Amelia Freedman CBE, Founder and Artistic Director of the Nash Ensemble © The Nash Ensemble
Amelia Freedman CBE, Founder and Artistic Director of the Nash Ensemble
© The Nash Ensemble

This programme reflected Amelia’s own musical tastes, The works were among her personal favourites: the Ravel, Mendelssohn and Mahler featured in many Nash concerts over the years. But for modern mixed ensembles like the Nash, Ravel’s Introduction and Allegro for Harp, String Quartet, Flute and Clarinet, its instrumentation not always easily fitted into a concert, would be heard rarely. It doesn’t get out much even now, so its long-term championship by this group has been valuable. Ten minutes long, and as much a mini-concerto for harp as a chamber septet, it has a substantial virtuoso harp cadenza, played with glittering precision by Lucy Wakeford.

Then from septet to octet, but a complete change, as Mendelssohn’s String Octet in E flat major took us back to 1825, its precocious composer’s 16th year. The double string quartet scoring suggests chamber music but Mendelssohn’s score instructs the work to “be played by all the instruments in the style of a symphony”. Certainly that advice was followed by the Nash, who relished the rich textures, at times sounding like a full symphonic string section in the intimate Wigmore Hall acoustic. To the many faces of this exuberant work could be added that of a violin concerto, with its demanding first violin role so expertly despatched by Stephanie Gonley. Boy composer and seasoned performers combined to earn the cheer of the evening.

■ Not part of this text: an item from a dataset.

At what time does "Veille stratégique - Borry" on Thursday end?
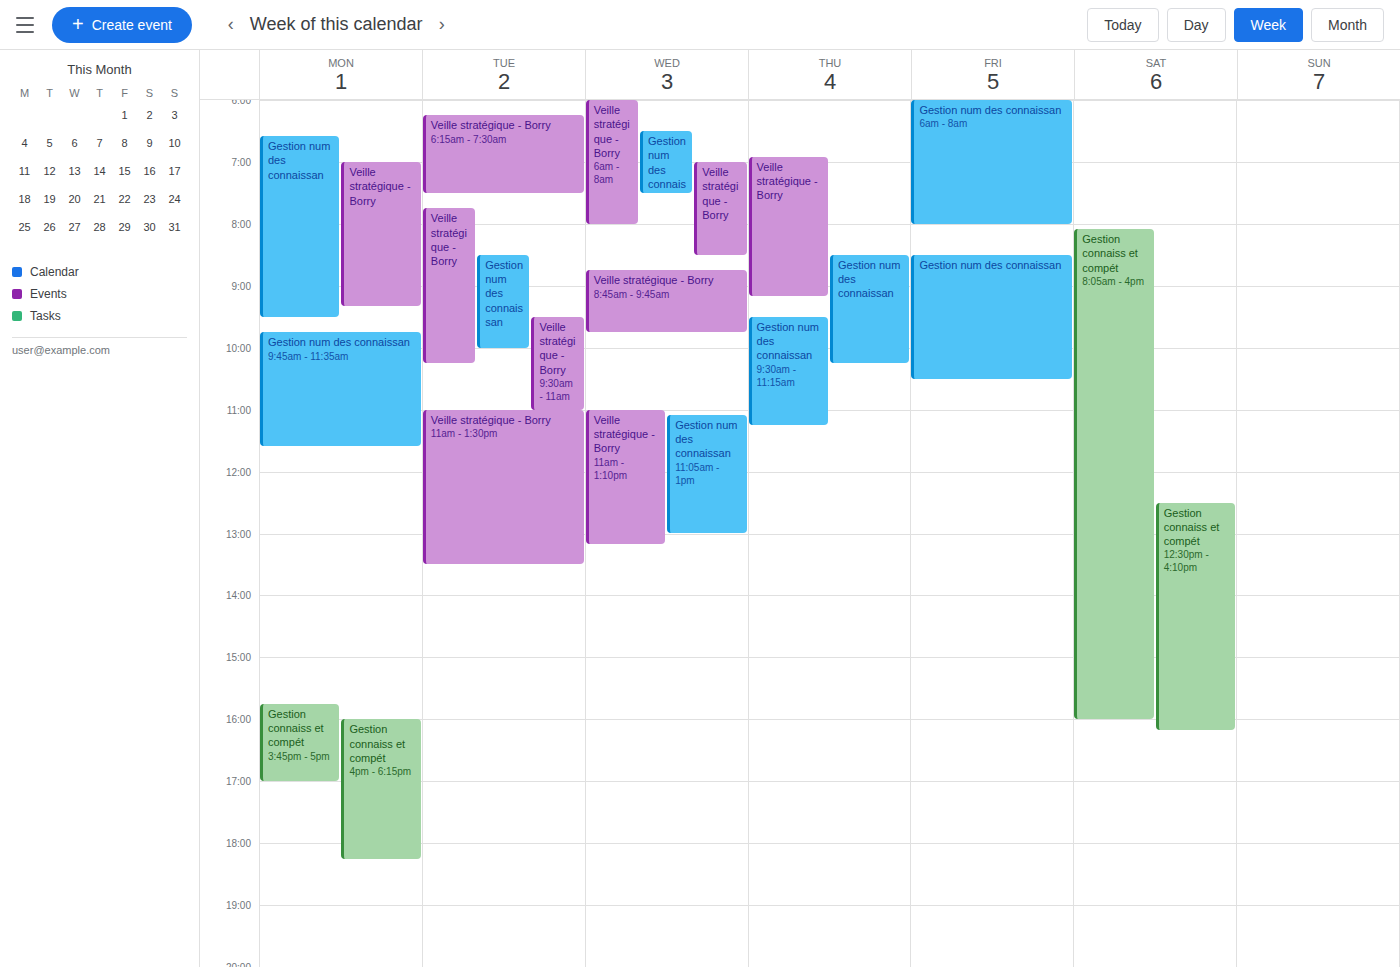
9:10 AM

After the most orchestral of chamber works, we heard the most chamber-like of symphonic works, Mahler’s Fourth Symphony conducted by Martyn Brabbins. Iain Farrington writes of his expertly reduced version “This arrangement... aims to create a full orchestral picture from only 15 players using the instruments in Mahler’s score.” So it is odd his reduction lists a trombone (“or horn”), which does not appear in Mahler’s original. Here we heard the horn, which as played by Richard Watkins, was entirely effective throughout. Of course 15 players means an ‘orchestra’ of soloists, so constant exposure – nowhere to hide when the demands are not shared around instrumental sections. But Mahler often exposes his players to exceptional demands even in his full orchestral originals. And this is the Nash Ensemble, if not an army, at least a platoon, of Generals. We were treated to many wonderful solo contributions, and Philip Cobb’s trumpet shone, especially in the first movement. The opening of the Adagio asks for a divided cello section, but Adrian Brendel held the only cello onstage. His rapturous solo, ruhevoll and gesangvoll (peaceful and songful) as marked, descended on us like a benediction.

Perhaps Claire Booth was not in her best voice since, unusually, she did not make Mahler’s song in the finale sound fresh-minted. Here we had little sense of delight in the child’s view of the “Heavenly Life”, her sound muted and consonants not getting far into the auditorium. She had fared much better earlier in Helen Grimes’s striking song Long Have I Lain Beside The Water one of the more recent of the 330 commissions Amelia Freedman and the Nash have made. The Nash Ensemble will endure with Simon Crawford-Phillips and Adrian Brendel as joint Artistic Directors. What more could a founder desire?